[Transcribed page contents]

┄┄┄┄┄┄┄┄┄┄┄┄┄┄┄┄┄┄┄┄

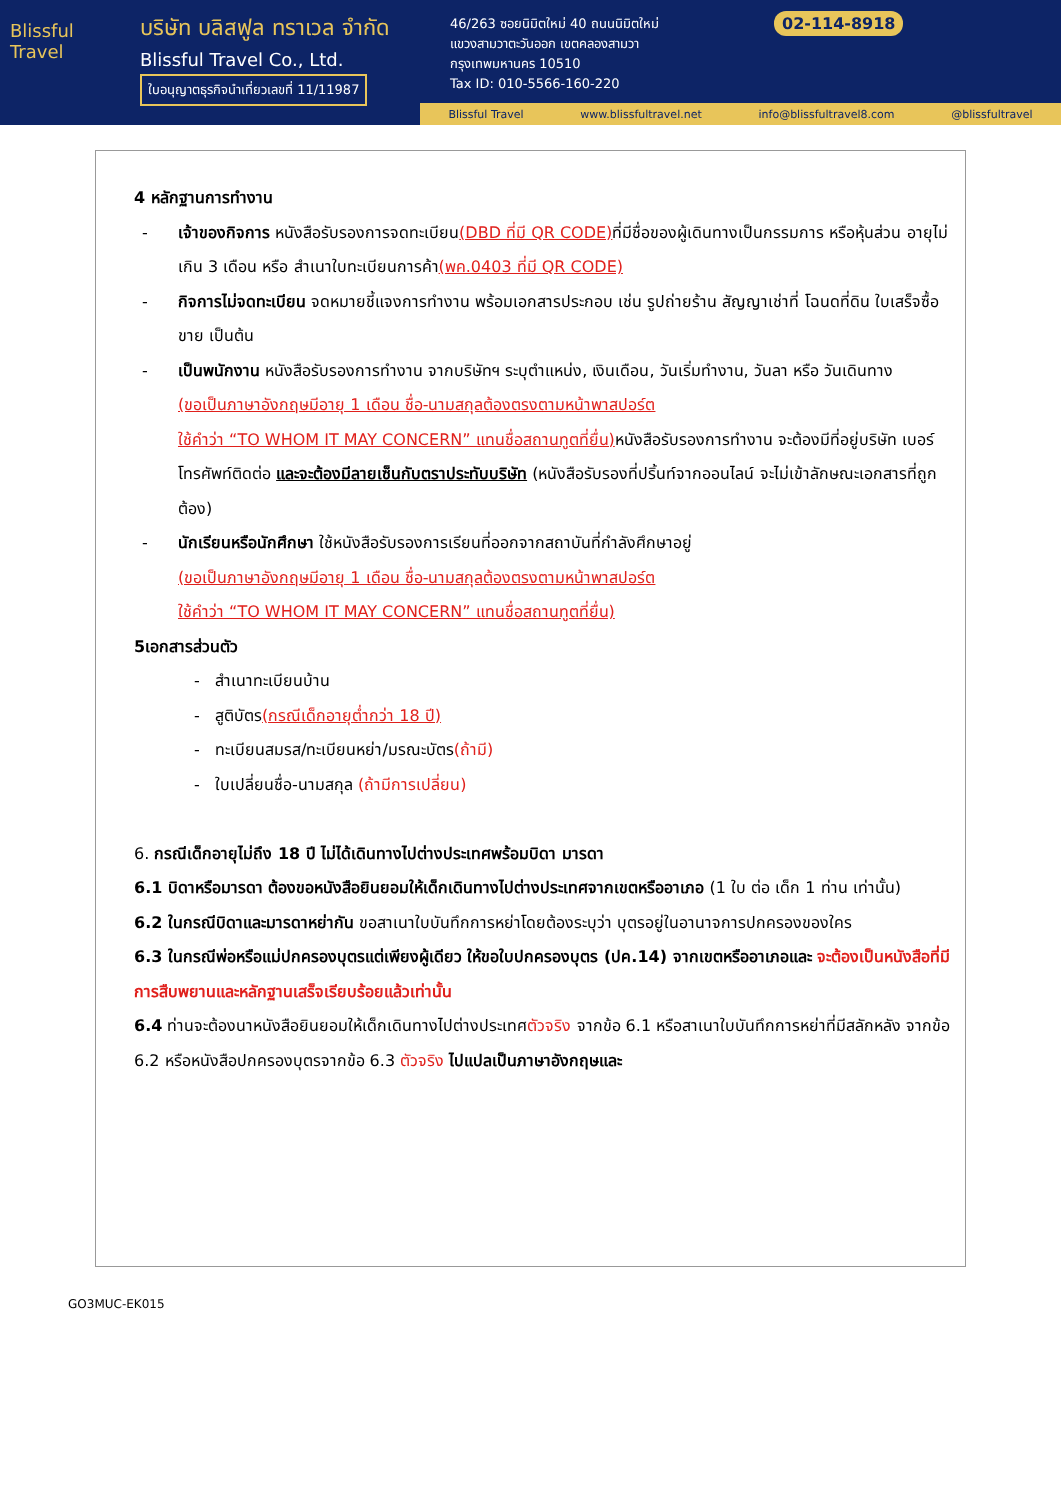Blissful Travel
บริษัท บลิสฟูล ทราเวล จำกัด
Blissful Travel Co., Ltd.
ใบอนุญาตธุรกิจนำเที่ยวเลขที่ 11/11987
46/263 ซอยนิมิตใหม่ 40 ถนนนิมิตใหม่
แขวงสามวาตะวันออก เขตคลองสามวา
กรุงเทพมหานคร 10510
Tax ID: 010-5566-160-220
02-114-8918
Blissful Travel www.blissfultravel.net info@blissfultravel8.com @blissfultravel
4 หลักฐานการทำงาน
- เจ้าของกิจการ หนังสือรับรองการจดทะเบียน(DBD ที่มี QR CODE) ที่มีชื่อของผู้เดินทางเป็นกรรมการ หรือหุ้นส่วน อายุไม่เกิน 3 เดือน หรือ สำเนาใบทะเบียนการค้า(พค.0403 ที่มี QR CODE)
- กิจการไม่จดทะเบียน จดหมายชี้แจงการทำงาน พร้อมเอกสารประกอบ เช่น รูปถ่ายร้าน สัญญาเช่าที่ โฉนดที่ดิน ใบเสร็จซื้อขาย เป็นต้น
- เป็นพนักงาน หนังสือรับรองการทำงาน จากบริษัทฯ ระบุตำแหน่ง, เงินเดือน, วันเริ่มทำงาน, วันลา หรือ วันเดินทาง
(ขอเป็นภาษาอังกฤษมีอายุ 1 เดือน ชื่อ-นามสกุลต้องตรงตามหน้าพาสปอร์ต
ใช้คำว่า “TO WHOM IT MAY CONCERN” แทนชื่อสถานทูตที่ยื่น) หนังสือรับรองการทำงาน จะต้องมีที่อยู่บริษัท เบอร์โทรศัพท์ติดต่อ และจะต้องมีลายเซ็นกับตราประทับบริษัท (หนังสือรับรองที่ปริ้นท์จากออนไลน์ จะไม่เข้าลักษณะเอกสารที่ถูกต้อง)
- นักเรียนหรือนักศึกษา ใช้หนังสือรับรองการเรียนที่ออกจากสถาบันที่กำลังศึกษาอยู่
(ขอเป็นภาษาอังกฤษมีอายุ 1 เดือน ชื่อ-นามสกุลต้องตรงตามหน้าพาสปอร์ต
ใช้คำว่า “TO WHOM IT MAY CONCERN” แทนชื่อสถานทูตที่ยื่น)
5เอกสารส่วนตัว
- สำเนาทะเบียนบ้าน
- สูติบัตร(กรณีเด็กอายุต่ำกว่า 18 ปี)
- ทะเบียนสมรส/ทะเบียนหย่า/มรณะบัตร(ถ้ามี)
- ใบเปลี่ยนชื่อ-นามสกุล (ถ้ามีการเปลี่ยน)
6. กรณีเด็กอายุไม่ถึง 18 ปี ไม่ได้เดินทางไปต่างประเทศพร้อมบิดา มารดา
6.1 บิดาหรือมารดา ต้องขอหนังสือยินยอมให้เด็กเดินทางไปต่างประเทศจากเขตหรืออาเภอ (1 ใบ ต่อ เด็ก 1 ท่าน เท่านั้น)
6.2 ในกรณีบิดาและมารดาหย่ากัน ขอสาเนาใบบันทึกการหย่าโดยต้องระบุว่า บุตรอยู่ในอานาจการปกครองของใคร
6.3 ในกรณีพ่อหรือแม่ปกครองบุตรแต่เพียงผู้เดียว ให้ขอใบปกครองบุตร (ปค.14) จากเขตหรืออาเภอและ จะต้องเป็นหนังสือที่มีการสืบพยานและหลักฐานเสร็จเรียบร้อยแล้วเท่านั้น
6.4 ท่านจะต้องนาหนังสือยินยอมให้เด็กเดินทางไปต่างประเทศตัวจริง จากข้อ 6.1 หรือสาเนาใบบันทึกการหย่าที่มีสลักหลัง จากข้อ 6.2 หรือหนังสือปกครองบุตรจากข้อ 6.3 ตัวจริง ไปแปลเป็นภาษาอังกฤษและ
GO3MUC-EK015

┄┄┄┄┄┄┄┄┄┄┄┄┄┄┄┄┄┄┄┄

** WORK TO COMPLETE **
Where a line above holds the string "บรองการทำงาน", copy that line.

** SOLUTION TO THE PROBLEM **
- เป็นพนักงาน หนังสือรับรองการทำงาน จากบริษัทฯ ระบุตำแหน่ง, เงินเดือน, วันเริ่มทำงาน, วันลา หรือ วันเดินทาง
ใช้คำว่า “TO WHOM IT MAY CONCERN” แทนชื่อสถานทูตที่ยื่น) หนังสือรับรองการทำงาน จะต้องมีที่อยู่บริษัท เบอร์โทรศัพท์ติดต่อ และจะต้องมีลายเซ็นกับตราประทับบริษัท (หนังสือรับรองที่ปริ้นท์จากออนไลน์ จะไม่เข้าลักษณะเอกสารที่ถูกต้อง)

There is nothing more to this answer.